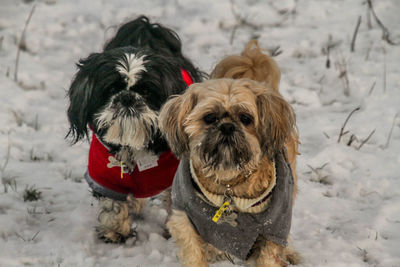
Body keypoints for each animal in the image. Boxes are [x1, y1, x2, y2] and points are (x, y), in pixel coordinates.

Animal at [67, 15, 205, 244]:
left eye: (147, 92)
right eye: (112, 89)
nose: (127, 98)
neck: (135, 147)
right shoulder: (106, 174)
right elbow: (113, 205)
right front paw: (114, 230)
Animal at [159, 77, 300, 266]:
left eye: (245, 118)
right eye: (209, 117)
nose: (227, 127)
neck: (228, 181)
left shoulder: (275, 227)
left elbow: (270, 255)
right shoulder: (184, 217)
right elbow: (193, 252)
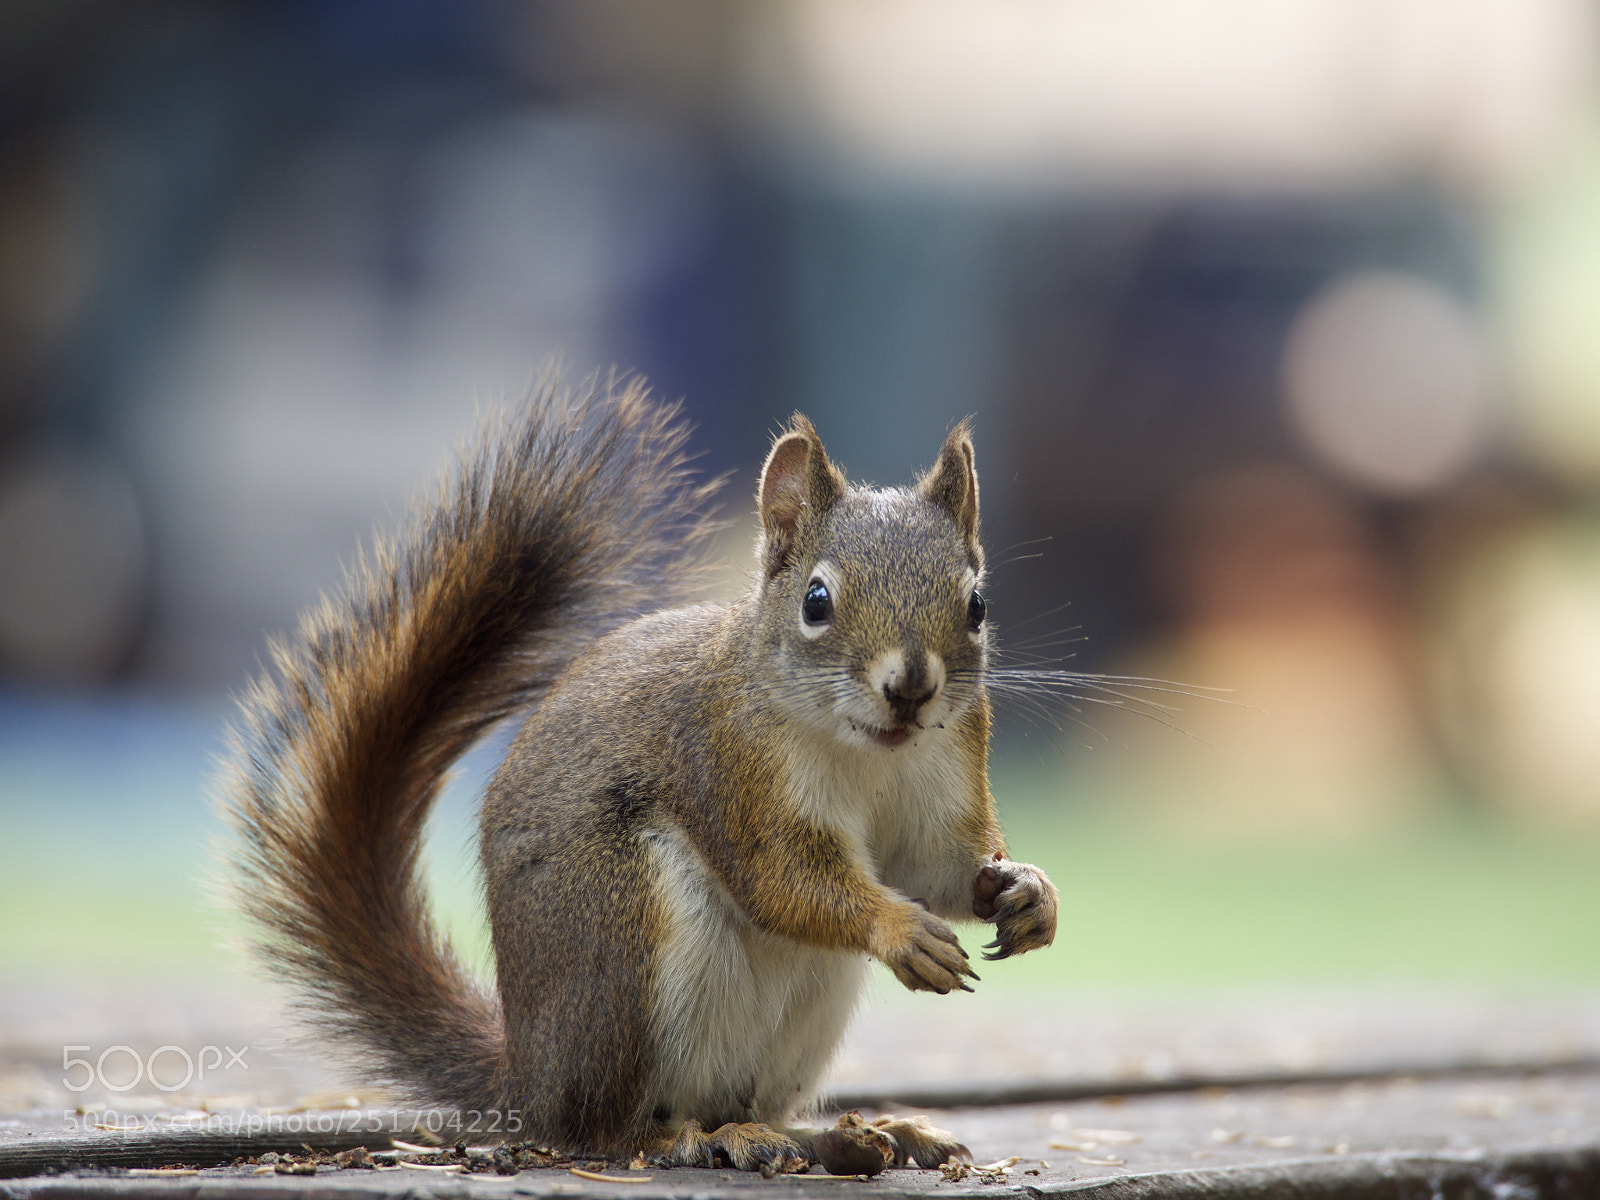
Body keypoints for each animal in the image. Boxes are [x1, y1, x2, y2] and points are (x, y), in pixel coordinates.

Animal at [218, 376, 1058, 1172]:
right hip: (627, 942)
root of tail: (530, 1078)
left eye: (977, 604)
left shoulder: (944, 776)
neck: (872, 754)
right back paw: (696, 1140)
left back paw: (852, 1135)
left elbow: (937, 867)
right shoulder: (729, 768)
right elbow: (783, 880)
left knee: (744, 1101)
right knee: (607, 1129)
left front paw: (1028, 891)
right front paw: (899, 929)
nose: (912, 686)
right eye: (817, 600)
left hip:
────────────────
- Task to complete -
For the word "front", tally the lines above that hold it and answer with the number alone.

- Reply -
3